| CONJUNTO DE TAREFAS |
a. Com base no trecho selecionado, explique por que a autora define a Associação Comercial como uma espécie de “partido dos negociantes”. Responda em uma a três frases.
b. Reproduza, do trecho selecionado, a passagem que vai de "A própria Associação" até "o Estado brasileiro.", inclusive.

| TRECHO SELECIONADO |
%%

A própria Associação Comercial se consolidava nesse período como uma poderosa articuladora dos interesses econômicos do Centro do Rio. A pesquisa mostra que a entidade reunia comerciantes, banqueiros, industriais, armadores e empresários ligados ao porto, funcionando quase como um grande centro informal de formulação econômica e política da capital do Império. A autora chega a definir a Associação Comercial como uma espécie de “partido dos negociantes”, organizado para transformar interesses econômicos em projetos capazes de influenciar diretamente o Estado brasileiro.

%%

| DADOS DE ENTRADA |
%%

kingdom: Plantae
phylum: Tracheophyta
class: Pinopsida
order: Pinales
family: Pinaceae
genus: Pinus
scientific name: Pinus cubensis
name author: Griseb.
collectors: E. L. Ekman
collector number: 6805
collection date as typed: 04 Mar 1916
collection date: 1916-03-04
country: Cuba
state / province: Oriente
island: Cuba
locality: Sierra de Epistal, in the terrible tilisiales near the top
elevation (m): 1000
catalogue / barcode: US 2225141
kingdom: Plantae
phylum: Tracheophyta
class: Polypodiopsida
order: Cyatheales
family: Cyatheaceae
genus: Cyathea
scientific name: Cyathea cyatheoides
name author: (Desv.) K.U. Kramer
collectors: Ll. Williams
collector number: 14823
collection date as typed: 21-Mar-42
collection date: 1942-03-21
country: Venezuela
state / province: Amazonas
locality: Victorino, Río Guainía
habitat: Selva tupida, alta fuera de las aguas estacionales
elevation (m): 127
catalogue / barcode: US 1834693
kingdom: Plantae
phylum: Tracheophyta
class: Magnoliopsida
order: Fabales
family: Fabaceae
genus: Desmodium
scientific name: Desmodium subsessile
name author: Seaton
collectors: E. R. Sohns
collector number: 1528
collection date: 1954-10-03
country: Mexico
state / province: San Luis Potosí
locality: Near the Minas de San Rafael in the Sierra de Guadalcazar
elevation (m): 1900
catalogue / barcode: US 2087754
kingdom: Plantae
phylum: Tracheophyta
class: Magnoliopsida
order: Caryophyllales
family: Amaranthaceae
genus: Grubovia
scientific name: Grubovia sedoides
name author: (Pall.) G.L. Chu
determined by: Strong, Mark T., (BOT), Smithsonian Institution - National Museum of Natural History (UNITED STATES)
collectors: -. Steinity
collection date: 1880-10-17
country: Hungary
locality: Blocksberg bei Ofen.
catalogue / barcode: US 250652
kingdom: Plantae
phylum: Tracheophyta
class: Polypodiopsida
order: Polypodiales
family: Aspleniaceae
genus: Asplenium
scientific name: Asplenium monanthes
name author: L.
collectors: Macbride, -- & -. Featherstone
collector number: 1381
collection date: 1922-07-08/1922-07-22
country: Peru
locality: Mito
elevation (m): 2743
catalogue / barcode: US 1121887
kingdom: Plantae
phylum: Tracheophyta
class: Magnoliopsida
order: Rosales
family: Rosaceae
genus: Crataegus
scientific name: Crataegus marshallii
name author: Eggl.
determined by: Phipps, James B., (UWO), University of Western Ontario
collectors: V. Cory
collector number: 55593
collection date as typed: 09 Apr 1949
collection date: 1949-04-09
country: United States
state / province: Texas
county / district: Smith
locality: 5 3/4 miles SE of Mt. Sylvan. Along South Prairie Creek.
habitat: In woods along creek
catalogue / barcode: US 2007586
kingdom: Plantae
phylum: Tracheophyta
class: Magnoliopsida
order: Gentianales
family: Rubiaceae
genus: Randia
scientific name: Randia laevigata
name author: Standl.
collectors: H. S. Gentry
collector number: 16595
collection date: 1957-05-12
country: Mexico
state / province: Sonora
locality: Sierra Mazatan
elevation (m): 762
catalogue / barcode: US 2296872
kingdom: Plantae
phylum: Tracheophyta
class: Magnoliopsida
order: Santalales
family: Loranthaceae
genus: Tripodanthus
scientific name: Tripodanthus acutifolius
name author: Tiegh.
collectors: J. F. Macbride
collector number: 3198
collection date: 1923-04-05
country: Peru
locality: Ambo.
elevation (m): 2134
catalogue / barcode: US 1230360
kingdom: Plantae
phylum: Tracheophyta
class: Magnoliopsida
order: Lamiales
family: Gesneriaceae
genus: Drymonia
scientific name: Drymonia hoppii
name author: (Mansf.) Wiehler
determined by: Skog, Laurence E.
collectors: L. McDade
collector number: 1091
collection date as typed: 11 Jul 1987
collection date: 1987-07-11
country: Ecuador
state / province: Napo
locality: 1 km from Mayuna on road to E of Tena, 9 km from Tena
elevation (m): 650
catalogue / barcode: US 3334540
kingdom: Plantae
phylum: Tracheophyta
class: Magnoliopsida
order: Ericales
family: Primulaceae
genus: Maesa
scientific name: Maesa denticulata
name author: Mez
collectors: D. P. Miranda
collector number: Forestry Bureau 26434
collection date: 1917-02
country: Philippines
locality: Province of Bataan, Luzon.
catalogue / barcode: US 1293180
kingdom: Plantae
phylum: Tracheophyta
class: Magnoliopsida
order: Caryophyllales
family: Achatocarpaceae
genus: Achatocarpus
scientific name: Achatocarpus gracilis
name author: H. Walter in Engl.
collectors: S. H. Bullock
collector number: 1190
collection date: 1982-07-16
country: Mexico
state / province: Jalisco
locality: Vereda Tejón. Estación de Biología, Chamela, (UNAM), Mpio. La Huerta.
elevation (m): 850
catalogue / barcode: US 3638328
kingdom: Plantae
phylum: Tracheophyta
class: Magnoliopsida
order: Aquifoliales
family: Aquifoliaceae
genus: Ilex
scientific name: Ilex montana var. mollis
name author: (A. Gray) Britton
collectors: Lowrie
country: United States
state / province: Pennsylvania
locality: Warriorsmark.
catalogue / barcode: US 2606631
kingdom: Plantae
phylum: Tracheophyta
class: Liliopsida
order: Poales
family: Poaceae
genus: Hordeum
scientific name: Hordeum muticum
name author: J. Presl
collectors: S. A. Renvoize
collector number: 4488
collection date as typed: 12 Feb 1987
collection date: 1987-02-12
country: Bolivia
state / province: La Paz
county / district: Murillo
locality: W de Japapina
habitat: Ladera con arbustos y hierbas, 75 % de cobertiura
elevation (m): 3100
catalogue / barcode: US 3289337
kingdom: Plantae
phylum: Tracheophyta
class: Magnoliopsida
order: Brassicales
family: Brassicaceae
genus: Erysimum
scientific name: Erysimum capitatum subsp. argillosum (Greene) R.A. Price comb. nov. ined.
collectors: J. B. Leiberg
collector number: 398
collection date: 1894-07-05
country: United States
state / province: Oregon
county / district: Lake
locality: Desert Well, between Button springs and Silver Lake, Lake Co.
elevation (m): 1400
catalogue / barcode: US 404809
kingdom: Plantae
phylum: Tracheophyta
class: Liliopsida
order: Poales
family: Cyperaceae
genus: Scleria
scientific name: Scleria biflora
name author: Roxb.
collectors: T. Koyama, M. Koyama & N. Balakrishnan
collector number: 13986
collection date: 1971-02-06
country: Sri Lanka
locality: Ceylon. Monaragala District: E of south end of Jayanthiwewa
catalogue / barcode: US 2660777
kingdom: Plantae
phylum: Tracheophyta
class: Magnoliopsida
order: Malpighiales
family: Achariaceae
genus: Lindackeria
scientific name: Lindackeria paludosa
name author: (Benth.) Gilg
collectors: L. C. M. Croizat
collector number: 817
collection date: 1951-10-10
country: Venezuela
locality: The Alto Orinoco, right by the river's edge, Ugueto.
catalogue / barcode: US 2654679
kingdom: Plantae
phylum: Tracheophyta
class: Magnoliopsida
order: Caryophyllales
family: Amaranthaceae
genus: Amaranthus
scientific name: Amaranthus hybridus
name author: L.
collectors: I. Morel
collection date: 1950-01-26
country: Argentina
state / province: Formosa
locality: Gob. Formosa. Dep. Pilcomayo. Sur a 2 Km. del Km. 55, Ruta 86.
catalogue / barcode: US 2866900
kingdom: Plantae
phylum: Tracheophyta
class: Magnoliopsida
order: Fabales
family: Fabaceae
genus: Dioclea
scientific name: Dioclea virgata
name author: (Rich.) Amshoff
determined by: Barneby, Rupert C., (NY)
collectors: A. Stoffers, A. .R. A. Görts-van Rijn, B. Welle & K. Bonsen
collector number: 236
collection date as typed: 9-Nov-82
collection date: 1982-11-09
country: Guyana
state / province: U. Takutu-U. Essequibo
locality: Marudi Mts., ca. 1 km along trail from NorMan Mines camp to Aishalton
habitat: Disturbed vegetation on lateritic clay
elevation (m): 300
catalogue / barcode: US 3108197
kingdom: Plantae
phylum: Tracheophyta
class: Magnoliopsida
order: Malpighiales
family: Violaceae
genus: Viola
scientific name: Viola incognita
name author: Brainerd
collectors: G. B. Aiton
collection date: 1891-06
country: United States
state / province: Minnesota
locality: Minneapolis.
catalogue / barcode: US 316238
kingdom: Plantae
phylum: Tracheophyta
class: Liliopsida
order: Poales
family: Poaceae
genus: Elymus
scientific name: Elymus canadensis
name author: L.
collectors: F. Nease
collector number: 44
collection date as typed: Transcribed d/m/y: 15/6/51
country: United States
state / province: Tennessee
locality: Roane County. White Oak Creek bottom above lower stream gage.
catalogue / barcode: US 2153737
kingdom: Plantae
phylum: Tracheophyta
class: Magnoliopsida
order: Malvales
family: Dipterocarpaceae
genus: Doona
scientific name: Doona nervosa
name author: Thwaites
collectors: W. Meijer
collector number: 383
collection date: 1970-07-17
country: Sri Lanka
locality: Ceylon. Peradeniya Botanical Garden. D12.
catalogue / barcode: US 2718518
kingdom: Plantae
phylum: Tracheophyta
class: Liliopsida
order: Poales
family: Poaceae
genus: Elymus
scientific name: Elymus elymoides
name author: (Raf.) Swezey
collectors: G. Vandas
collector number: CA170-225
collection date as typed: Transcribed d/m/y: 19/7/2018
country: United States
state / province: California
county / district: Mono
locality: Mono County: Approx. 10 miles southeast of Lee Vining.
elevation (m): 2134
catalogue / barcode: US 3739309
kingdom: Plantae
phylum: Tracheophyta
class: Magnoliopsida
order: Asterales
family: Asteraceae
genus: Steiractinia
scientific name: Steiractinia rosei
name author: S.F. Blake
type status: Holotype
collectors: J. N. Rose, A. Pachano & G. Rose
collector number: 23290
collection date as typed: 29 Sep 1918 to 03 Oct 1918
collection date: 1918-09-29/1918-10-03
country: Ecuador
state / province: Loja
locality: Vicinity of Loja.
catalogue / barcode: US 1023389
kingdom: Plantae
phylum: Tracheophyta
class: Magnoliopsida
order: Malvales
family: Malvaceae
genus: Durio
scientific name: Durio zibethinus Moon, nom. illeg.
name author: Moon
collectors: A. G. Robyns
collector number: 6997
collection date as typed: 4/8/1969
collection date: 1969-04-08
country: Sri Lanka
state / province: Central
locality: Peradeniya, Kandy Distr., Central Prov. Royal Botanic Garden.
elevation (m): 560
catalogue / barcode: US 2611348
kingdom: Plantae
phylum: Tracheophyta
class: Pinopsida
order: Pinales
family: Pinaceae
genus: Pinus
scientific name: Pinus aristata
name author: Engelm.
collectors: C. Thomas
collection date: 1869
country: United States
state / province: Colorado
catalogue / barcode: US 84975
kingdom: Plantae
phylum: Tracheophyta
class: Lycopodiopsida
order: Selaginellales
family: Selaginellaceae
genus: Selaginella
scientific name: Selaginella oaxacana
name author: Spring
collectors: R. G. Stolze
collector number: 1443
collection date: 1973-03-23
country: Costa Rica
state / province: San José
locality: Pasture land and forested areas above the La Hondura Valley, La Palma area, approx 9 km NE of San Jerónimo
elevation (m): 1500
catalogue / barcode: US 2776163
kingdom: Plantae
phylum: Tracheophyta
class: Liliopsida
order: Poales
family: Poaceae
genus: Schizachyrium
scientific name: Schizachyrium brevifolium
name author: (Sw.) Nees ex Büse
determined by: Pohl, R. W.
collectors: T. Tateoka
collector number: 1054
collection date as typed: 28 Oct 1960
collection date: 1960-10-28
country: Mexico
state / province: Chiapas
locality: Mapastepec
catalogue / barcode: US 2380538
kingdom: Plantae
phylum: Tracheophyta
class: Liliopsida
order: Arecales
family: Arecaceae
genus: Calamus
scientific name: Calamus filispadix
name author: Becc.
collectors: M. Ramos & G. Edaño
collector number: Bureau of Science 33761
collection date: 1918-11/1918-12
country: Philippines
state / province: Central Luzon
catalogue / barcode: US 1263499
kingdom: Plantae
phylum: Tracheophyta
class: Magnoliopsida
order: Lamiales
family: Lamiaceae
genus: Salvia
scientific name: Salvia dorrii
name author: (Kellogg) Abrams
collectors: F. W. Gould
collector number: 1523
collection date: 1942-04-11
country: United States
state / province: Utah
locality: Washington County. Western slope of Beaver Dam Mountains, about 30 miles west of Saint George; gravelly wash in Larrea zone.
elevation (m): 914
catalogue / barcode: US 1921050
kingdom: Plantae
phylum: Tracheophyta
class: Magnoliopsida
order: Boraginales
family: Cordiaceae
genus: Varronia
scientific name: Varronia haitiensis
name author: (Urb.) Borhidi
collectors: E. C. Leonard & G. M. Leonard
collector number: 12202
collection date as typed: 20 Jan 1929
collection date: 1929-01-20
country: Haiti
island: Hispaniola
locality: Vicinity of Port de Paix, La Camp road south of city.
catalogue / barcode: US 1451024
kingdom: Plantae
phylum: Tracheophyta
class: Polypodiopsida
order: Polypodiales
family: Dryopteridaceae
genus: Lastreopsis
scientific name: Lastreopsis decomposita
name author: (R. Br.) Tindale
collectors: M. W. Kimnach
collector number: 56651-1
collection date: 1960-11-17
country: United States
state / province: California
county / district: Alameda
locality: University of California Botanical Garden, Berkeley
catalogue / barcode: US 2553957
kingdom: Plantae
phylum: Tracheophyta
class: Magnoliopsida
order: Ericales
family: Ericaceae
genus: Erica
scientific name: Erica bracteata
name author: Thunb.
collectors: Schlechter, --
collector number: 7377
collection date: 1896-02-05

%%

| RESPOSTAS ESCRITAS |
a. A Associação Comercial é definida como uma espécie de “partido dos negociantes” porque estava organizada para transformar interesses econômicos em projetos capazes de influenciar diretamente o Estado brasileiro.

b.
A própria Associação Comercial se consolidava nesse período como uma poderosa articuladora dos interesses econômicos do Centro do Rio. A pesquisa mostra que a entidade reunia comerciantes, banqueiros, industriais, armadores e empresários ligados ao porto, funcionando quase como um grande centro informal de formulação econômica e política da capital do Império. A autora chega a definir a Associação Comercial como uma espécie de “partido dos negociantes”, organizado para transformar interesses econômicos em projetos capazes de influenciar diretamente o Estado brasileiro.